What is expected — Find every line in the records below that holds the word "просто" and copy it.

Dataset entries —
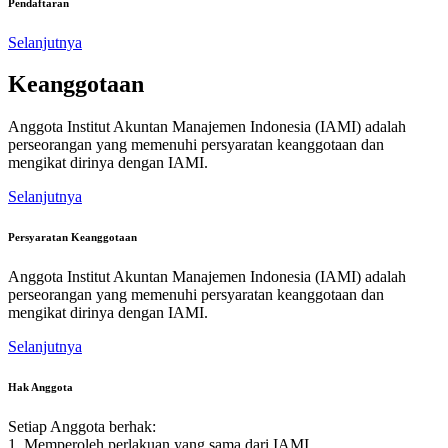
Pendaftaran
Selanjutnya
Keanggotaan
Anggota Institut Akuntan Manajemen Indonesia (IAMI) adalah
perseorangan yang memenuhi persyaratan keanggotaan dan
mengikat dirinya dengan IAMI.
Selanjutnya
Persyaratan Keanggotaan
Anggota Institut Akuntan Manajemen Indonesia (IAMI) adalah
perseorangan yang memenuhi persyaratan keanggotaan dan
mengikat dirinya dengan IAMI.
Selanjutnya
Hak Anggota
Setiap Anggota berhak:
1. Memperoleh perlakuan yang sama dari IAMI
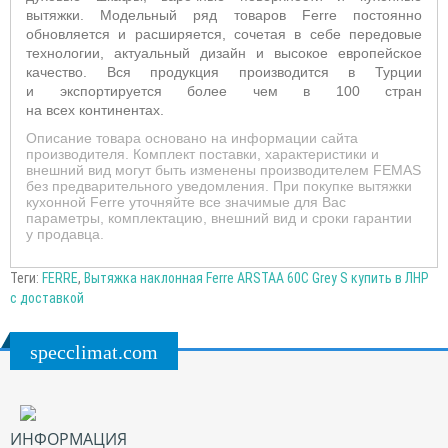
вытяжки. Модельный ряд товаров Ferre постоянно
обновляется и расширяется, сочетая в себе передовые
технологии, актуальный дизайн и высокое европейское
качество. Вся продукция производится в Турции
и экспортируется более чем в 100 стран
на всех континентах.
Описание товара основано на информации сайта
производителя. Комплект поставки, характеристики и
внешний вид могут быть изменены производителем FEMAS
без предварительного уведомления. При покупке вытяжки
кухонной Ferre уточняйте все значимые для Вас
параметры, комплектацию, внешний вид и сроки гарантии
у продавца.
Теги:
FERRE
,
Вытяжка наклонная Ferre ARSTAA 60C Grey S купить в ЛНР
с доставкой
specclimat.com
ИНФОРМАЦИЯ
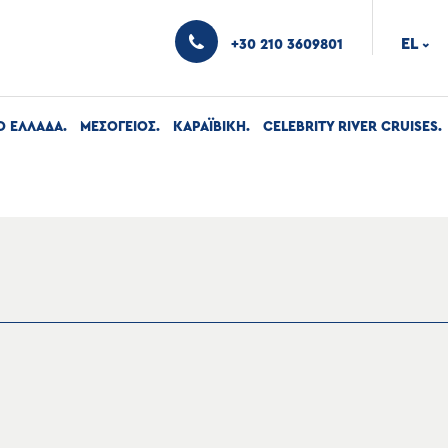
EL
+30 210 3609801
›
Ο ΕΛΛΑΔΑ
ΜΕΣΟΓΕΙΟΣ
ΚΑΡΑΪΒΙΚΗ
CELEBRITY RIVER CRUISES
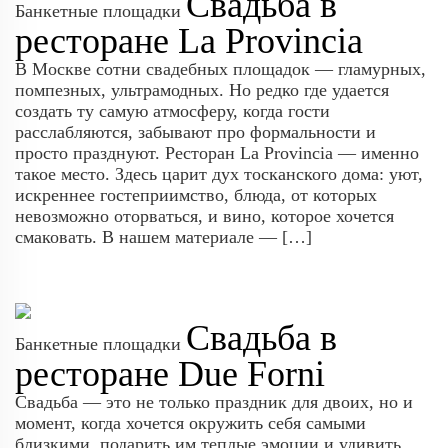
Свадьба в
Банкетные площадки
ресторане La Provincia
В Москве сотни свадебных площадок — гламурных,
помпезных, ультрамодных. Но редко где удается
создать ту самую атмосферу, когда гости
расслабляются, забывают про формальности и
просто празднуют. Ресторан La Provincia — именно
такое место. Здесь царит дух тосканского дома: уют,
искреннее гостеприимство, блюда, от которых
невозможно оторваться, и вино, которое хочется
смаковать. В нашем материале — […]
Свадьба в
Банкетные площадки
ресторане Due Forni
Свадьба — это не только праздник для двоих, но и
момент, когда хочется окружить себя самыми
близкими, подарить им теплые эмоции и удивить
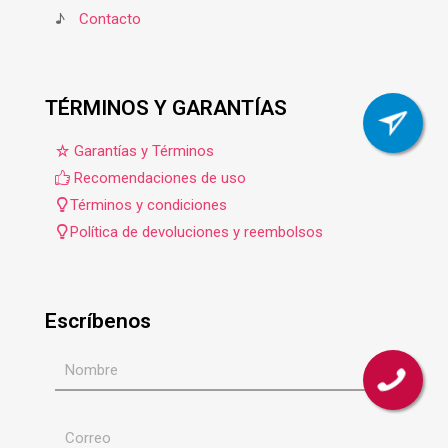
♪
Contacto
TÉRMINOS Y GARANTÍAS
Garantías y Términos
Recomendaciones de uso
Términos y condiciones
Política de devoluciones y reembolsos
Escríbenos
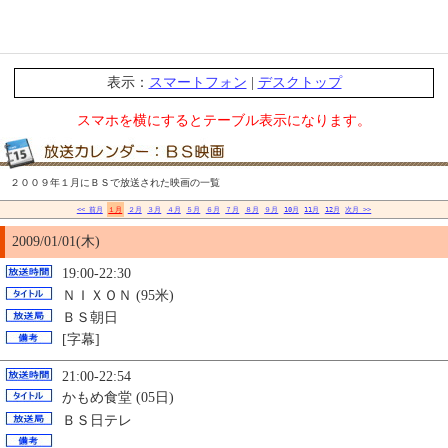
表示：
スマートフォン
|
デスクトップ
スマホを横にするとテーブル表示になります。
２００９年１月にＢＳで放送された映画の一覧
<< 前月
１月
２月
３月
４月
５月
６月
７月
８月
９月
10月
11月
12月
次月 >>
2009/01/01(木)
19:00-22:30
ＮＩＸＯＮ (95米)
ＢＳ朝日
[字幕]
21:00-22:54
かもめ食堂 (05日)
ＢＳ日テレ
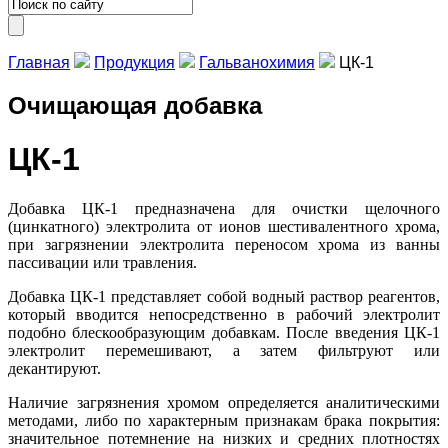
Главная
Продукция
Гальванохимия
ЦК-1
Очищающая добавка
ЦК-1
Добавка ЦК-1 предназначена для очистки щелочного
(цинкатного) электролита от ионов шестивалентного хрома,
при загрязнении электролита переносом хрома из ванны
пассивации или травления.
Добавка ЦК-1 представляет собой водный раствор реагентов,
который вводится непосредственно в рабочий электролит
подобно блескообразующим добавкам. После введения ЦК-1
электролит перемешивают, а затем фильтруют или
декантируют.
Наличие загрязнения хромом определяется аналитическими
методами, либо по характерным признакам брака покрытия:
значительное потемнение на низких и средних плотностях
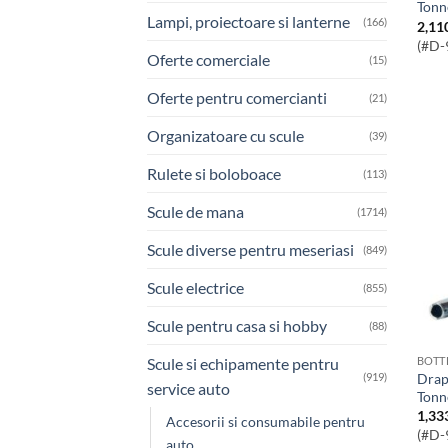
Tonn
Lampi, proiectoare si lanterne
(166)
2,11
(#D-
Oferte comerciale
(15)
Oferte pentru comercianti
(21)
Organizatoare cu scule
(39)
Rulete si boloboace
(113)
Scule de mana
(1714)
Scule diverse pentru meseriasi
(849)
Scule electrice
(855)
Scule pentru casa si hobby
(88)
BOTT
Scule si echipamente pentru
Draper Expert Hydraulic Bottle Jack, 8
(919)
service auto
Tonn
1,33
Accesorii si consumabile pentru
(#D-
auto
==
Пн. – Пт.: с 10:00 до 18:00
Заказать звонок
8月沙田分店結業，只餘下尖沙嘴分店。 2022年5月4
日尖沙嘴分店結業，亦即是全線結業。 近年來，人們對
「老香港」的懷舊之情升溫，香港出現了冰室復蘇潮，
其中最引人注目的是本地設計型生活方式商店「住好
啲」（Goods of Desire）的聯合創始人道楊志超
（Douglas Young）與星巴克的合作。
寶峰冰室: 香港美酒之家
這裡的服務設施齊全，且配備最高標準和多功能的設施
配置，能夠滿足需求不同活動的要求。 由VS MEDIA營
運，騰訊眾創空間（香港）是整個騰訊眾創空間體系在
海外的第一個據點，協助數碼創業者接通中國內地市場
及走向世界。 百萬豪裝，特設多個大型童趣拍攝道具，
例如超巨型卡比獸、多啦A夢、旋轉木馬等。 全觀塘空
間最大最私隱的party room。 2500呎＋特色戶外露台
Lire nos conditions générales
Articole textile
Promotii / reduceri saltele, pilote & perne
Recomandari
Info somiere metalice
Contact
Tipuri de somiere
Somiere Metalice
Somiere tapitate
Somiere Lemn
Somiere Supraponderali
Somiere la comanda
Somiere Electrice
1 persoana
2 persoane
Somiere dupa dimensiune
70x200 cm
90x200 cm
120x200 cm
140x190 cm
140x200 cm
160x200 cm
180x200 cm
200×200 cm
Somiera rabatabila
==
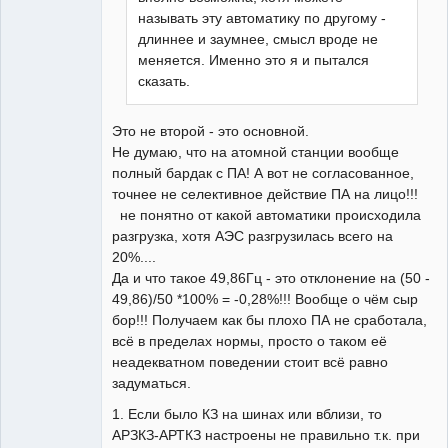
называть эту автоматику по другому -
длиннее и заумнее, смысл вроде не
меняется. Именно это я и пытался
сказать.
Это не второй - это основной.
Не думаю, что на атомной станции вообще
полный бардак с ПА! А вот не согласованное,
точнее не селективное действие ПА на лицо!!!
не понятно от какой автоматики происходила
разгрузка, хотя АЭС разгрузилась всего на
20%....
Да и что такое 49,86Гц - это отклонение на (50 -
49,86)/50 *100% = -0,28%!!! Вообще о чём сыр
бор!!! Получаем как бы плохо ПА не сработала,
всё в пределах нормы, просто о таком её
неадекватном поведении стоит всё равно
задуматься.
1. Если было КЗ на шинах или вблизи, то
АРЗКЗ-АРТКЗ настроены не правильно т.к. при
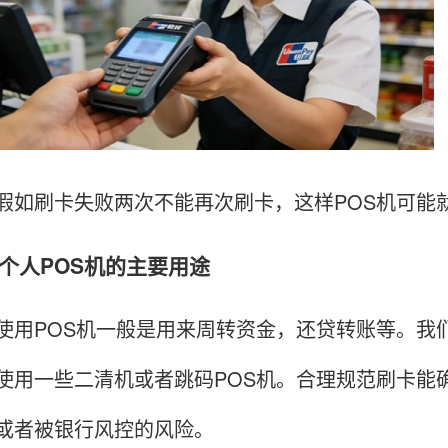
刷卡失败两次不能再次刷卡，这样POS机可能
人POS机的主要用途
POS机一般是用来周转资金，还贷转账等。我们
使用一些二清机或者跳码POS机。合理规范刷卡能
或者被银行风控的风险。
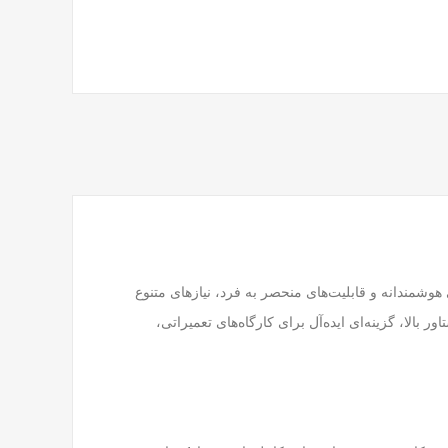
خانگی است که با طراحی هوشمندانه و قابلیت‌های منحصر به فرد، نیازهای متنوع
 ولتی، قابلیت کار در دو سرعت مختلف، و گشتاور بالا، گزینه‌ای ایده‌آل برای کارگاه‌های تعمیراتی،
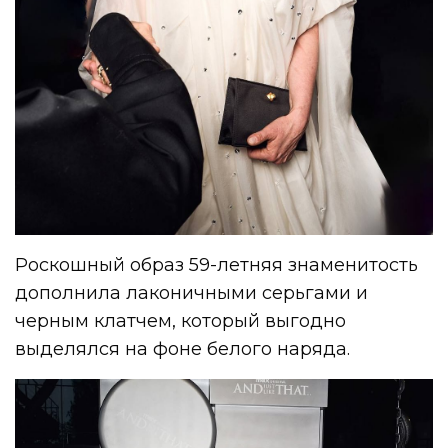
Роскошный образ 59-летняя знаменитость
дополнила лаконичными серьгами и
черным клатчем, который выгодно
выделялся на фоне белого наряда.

Written solution —
просто празднуют. Ресторан La Provincia — именно
всё в пределах нормы, просто о таком её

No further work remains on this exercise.